Segundo informações apuradas, a mulher e as duas crianças, familiares de Túlio Ricardo Souza Vargas, de 38 anos, entraram no mar e, em pouco tempo, começaram a se debater, indicando dificuldades para retornar à margem. Ao perceber a situação, Túlio entrou na água para socorrer a família. Durante a tentativa de resgate, ele foi arrastado por uma corrente de retorno — fenômeno comum em praias, mas muitas vezes desconhecido por banhistas.
A mulher e os filhos conseguiram ser retirados do mar com a ajuda de outras pessoas que estavam na praia. Túlio, no entanto, não conseguiu sair da água. Seu corpo foi localizado algum tempo depois, já sem vida.

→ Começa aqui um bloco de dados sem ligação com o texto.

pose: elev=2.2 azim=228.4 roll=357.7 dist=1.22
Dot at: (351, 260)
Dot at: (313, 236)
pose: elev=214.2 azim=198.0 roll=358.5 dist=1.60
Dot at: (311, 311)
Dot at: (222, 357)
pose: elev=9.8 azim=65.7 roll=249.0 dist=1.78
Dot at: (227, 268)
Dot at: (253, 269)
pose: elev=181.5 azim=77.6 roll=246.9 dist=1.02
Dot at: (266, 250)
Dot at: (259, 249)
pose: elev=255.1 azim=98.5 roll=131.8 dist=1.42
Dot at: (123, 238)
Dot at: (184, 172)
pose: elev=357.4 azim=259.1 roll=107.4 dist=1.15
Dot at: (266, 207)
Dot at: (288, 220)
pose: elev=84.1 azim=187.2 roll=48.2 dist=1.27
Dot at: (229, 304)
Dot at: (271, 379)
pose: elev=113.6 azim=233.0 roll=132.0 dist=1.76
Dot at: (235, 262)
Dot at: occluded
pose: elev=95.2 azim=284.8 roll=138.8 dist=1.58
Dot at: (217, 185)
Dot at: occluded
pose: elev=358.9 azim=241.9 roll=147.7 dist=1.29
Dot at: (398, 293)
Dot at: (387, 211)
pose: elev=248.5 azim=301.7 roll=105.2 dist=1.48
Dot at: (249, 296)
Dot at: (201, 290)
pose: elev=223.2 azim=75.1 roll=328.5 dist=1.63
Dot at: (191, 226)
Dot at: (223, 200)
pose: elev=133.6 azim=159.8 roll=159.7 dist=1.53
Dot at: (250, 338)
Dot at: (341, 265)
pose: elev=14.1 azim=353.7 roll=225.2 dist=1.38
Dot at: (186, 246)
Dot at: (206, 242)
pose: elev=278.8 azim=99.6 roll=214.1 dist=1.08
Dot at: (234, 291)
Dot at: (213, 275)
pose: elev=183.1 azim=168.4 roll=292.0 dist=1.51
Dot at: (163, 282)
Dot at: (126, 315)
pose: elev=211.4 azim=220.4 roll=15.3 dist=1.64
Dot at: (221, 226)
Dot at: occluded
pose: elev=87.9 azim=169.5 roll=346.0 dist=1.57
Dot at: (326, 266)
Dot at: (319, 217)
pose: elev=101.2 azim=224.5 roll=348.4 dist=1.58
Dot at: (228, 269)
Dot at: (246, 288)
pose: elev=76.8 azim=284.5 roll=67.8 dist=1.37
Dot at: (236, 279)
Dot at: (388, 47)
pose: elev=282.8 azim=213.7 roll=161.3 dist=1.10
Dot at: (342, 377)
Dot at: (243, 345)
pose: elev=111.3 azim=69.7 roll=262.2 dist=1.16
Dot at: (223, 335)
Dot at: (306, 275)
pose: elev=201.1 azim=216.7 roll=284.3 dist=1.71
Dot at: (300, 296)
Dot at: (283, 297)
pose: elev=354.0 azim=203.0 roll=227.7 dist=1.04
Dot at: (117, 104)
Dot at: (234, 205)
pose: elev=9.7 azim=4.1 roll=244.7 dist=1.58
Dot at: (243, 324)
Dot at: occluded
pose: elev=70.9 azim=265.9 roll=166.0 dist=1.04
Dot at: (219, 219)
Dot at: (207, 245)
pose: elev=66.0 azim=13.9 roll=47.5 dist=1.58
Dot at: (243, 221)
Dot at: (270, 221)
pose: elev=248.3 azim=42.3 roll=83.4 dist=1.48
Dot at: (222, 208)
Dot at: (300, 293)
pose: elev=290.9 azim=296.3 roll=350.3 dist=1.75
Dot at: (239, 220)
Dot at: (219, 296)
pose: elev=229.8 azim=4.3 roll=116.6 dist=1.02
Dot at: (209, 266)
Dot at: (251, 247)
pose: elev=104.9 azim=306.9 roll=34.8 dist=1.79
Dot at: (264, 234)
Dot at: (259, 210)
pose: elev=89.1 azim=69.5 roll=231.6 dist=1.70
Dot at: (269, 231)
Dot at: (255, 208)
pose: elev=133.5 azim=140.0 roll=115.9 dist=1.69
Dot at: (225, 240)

Natural de Vitória da Conquista, Túlio morava em Ilhéus havia cerca de quatro anos. O velório e o sepultamento ocorreram na zona rural do município de Belo Campo, no sudoeste baiano, reunindo familiares e amigos consternados pela perda.
Casos como esse, infelizmente, não são isolados. Correntes de retorno estão entre as principais causas de afogamentos no Brasil e podem surpreender até pessoas que sabem nadar. Especialistas reforçam que, diante desse tipo de situação, a orientação é evitar entrar no mar sem apoio adequado e buscar ajuda especializada, como salva-vidas, sempre que possível.
A tragédia de Ilhéus deixa uma marca de luto, mas também um chamado à informação e à prevenção. O mar, ao mesmo tempo em que acolhe, exige respeito e conhecimento de seus riscos — sobretudo em um país de extensa costa e forte cultura praiana.